Please pull out every line of the material below that contains the string "this". Case counts, so only matches with the same capitalization qualify.
[Begin DATA FOR PROCESSING]
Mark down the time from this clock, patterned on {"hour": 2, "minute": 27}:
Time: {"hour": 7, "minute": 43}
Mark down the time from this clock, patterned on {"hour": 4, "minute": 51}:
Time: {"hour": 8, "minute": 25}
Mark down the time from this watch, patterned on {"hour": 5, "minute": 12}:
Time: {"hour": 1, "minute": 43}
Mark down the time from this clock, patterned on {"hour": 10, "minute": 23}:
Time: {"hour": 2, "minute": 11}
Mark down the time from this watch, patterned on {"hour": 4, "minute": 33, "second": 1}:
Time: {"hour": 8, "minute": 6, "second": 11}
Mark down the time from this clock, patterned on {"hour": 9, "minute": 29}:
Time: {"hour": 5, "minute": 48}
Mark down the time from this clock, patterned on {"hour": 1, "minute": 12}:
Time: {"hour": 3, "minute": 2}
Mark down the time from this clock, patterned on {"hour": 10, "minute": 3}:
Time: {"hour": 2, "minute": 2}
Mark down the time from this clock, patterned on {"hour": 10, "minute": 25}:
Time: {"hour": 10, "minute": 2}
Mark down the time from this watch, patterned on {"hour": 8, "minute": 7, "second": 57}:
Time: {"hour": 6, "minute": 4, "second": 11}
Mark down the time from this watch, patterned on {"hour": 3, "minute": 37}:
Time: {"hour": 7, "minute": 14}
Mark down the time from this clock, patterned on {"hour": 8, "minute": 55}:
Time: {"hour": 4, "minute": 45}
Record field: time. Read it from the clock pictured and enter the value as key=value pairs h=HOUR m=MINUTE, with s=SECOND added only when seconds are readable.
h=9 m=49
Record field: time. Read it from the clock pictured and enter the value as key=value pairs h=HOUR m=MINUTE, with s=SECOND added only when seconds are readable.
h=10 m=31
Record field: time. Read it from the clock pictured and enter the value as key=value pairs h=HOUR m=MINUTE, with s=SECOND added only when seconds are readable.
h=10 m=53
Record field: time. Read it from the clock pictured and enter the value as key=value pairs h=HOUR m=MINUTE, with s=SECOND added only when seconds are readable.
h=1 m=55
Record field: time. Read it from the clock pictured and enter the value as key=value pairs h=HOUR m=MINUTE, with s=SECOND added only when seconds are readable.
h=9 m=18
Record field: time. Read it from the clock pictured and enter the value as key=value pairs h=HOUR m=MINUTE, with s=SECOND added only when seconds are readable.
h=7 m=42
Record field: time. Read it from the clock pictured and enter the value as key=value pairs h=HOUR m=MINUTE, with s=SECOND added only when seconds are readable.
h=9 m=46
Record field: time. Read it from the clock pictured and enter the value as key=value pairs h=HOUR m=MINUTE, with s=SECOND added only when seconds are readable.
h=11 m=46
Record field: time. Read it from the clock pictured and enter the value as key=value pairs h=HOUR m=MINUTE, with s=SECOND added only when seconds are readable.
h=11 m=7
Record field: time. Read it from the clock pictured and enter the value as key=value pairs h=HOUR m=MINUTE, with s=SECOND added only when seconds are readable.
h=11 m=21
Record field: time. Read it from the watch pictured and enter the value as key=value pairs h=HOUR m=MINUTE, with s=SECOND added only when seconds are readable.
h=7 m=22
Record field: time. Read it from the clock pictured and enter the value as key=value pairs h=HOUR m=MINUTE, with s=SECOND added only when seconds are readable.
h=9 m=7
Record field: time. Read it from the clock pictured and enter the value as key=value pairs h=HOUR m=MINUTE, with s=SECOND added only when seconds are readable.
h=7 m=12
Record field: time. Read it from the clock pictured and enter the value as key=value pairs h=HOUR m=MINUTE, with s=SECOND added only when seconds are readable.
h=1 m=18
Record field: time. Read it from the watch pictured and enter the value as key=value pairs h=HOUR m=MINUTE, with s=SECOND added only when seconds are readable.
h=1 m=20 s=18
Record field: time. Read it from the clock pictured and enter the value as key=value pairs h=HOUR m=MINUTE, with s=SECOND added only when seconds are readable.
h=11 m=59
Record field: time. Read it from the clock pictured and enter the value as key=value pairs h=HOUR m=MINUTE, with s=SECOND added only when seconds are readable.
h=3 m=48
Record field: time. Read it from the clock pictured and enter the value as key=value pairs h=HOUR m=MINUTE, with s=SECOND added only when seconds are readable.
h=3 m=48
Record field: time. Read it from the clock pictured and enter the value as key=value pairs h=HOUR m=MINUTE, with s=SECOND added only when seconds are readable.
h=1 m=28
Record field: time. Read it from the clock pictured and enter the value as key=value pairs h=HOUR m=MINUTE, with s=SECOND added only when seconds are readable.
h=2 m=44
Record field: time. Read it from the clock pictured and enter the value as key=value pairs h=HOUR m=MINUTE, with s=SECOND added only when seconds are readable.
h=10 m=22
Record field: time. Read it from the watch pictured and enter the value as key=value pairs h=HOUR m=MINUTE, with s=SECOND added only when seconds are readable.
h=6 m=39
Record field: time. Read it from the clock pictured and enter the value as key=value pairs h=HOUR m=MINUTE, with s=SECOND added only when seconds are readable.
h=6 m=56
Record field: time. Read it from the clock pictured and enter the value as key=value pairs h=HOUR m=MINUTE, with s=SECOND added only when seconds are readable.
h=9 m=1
[End DATA FOR PROCESSING]
**FINAL ANSWER:**
Mark down the time from this clock, patterned on {"hour": 2, "minute": 27}:
Mark down the time from this clock, patterned on {"hour": 4, "minute": 51}:
Mark down the time from this watch, patterned on {"hour": 5, "minute": 12}:
Mark down the time from this clock, patterned on {"hour": 10, "minute": 23}:
Mark down the time from this watch, patterned on {"hour": 4, "minute": 33, "second": 1}:
Mark down the time from this clock, patterned on {"hour": 9, "minute": 29}:
Mark down the time from this clock, patterned on {"hour": 1, "minute": 12}:
Mark down the time from this clock, patterned on {"hour": 10, "minute": 3}:
Mark down the time from this clock, patterned on {"hour": 10, "minute": 25}:
Mark down the time from this watch, patterned on {"hour": 8, "minute": 7, "second": 57}:
Mark down the time from this watch, patterned on {"hour": 3, "minute": 37}:
Mark down the time from this clock, patterned on {"hour": 8, "minute": 55}:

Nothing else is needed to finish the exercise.